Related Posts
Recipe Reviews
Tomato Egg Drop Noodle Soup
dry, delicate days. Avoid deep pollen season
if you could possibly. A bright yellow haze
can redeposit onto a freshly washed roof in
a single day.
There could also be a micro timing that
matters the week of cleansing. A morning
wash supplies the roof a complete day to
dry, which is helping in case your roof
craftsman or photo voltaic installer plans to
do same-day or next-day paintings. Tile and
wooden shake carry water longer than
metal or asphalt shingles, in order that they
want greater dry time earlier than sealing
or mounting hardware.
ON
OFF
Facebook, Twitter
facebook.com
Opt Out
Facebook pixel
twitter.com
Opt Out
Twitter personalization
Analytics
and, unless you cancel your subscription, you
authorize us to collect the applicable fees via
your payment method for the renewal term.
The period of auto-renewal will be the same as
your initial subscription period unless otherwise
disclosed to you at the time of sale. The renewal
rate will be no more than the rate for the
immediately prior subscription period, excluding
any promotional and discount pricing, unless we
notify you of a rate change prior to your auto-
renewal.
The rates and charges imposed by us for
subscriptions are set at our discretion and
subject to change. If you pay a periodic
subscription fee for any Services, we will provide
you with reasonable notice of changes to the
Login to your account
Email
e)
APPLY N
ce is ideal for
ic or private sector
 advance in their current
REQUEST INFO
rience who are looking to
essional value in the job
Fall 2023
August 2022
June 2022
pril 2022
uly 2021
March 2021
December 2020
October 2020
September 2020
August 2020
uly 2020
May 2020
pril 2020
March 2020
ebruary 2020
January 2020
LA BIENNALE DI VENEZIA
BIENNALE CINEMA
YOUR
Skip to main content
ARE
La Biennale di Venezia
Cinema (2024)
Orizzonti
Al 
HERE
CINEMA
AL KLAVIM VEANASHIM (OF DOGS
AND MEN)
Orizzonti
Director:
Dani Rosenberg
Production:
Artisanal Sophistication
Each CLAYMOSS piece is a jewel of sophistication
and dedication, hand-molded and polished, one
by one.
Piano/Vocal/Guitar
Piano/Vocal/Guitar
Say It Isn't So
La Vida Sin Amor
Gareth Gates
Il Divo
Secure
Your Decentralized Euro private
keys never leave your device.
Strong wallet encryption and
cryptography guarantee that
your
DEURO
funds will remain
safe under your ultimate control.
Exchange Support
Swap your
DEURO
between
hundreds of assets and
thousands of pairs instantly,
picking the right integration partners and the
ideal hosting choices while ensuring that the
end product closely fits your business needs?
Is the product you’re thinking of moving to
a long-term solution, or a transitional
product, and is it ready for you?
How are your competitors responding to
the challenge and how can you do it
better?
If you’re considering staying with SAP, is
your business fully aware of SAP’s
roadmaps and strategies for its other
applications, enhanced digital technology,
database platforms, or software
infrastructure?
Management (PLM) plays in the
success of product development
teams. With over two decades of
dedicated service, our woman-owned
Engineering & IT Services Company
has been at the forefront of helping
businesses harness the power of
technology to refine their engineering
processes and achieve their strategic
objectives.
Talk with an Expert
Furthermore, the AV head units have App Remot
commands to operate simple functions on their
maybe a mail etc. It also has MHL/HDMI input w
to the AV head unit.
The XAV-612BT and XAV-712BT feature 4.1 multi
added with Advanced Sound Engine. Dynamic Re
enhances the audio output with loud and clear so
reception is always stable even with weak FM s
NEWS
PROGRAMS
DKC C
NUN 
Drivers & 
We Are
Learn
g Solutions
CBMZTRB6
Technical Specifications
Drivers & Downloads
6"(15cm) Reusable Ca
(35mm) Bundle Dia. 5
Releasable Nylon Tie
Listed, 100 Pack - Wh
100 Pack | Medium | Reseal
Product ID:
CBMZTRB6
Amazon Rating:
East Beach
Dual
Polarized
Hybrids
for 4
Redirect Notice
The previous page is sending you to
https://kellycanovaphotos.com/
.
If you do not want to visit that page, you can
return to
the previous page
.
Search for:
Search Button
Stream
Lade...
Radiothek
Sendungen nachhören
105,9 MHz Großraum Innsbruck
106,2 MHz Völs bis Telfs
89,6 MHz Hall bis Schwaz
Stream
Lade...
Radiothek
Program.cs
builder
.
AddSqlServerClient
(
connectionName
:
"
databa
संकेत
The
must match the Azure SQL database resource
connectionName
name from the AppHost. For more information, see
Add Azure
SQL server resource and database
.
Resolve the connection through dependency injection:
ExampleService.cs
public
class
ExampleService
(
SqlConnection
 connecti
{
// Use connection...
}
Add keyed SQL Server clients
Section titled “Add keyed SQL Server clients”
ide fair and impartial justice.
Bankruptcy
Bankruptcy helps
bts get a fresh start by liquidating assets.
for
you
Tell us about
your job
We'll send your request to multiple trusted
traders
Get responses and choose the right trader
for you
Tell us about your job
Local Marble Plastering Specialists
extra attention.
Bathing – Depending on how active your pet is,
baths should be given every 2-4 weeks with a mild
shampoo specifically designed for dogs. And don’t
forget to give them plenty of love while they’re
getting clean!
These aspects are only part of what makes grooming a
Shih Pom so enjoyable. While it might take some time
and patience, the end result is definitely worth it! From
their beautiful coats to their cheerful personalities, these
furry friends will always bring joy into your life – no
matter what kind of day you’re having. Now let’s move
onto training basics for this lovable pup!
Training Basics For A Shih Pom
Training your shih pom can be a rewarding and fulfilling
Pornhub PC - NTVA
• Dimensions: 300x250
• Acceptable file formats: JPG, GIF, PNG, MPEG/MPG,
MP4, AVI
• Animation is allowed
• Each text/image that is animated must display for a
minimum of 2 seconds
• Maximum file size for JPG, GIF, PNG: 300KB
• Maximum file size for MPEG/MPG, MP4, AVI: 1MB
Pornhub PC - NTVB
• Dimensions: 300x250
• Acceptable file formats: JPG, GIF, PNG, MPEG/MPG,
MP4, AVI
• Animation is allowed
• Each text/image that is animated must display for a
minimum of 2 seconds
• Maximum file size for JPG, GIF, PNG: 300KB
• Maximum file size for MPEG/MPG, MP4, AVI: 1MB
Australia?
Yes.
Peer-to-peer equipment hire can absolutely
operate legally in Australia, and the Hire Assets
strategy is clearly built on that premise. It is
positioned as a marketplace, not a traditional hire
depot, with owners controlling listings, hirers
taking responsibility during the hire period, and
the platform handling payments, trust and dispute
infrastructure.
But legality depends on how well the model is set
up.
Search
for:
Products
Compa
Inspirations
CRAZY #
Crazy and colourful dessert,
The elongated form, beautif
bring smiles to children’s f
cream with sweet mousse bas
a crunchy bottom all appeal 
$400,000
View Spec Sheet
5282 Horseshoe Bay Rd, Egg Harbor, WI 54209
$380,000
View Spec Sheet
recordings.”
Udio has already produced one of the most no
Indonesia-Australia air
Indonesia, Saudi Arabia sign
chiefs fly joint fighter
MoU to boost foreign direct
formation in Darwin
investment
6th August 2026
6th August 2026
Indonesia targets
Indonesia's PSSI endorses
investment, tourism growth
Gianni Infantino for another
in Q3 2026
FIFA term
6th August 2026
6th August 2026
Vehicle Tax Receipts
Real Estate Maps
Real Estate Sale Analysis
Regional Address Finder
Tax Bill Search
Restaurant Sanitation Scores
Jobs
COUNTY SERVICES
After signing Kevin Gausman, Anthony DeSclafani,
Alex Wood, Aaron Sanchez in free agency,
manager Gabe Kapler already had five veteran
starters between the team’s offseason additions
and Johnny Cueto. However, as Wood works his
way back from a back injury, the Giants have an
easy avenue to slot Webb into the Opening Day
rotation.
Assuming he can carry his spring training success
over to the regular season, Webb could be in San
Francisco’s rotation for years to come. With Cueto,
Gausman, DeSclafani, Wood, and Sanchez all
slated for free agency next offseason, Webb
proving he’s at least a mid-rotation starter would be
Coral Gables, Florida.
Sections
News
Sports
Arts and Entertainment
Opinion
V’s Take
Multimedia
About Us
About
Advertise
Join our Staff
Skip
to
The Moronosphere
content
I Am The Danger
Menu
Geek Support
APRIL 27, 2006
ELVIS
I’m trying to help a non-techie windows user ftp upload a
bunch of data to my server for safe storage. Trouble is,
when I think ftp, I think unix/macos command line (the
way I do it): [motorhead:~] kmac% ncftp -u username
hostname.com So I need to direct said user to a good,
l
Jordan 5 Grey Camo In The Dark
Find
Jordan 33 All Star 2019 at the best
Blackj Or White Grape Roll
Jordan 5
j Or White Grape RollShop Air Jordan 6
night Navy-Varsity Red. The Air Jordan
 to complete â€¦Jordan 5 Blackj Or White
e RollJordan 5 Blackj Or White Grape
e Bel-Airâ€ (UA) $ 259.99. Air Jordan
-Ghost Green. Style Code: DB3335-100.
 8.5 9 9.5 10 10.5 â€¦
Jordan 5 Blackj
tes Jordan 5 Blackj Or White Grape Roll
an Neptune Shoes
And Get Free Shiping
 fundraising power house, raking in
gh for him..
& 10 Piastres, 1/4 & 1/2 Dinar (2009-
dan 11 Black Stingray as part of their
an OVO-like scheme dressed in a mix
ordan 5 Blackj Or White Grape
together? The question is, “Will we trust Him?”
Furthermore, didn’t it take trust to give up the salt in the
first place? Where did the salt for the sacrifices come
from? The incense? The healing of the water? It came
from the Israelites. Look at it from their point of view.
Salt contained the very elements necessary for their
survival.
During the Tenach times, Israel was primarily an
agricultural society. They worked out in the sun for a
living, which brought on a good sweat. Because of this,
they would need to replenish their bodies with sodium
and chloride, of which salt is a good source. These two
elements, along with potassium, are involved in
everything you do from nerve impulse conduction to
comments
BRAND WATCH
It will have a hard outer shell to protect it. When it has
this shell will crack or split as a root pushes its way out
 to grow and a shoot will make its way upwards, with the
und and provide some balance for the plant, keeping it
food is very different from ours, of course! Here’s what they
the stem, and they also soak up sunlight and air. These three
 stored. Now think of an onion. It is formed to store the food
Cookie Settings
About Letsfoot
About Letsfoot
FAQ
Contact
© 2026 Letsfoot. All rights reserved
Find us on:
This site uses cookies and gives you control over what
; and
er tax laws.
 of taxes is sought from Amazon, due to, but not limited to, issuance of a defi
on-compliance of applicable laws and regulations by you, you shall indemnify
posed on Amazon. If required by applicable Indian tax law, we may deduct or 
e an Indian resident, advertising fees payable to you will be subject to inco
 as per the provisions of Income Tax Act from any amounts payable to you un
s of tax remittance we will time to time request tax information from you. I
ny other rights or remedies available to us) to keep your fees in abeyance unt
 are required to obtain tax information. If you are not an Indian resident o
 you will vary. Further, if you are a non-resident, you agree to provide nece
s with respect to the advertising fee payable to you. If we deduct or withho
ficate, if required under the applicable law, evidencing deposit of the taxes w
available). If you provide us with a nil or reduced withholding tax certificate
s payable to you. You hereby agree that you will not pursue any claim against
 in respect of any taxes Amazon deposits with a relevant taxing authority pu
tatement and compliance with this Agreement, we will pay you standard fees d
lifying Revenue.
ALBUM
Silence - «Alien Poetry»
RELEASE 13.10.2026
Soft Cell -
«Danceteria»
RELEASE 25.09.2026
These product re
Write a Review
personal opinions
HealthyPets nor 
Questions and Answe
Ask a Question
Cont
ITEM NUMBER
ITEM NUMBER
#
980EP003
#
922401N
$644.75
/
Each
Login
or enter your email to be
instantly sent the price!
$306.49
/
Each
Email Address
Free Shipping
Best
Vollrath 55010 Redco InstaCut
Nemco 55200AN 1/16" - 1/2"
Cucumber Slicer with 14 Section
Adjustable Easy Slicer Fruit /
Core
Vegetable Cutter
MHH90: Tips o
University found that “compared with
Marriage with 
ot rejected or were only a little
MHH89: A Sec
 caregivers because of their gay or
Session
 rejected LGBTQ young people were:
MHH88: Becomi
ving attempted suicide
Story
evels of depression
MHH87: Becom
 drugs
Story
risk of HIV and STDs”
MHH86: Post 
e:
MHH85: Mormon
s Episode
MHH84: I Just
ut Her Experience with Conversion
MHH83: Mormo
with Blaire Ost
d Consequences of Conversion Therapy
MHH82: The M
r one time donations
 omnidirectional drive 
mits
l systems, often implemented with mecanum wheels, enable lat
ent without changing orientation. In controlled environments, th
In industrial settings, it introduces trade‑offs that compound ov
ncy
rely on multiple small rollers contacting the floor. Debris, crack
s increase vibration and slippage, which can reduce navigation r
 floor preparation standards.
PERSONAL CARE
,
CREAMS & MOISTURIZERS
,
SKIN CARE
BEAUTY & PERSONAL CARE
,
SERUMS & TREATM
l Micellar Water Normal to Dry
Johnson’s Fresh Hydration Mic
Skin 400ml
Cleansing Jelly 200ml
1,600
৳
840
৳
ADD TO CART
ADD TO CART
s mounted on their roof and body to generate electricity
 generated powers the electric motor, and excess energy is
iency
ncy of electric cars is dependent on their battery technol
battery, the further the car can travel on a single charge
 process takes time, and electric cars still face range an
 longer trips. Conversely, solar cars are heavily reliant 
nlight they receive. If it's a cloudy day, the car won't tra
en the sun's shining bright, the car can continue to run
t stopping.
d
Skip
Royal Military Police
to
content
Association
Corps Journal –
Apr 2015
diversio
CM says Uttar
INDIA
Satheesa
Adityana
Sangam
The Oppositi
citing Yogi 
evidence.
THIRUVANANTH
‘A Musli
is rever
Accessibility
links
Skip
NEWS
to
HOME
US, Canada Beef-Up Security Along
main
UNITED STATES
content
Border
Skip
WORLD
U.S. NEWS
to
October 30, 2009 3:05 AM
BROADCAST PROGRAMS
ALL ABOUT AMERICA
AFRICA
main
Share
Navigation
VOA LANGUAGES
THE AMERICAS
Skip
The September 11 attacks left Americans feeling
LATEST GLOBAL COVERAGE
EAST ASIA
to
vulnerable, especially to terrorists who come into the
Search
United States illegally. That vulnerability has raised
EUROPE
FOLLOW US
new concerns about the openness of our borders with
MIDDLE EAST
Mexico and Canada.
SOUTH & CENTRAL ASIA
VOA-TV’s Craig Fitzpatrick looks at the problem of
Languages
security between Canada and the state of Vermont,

┄┄┄┄┄┄┄┄┄┄┄┄┄┄┄┄┄┄┄┄

■ INSTRUCTIONS TO FOLLOW: Search the data and copy each line containing "fees".

■ RESPONSE FOR THIS EXERCISE:
authorize us to collect the applicable fees via
e an Indian resident, advertising fees payable to you will be subject to inco
ny other rights or remedies available to us) to keep your fees in abeyance unt
tatement and compliance with this Agreement, we will pay you standard fees d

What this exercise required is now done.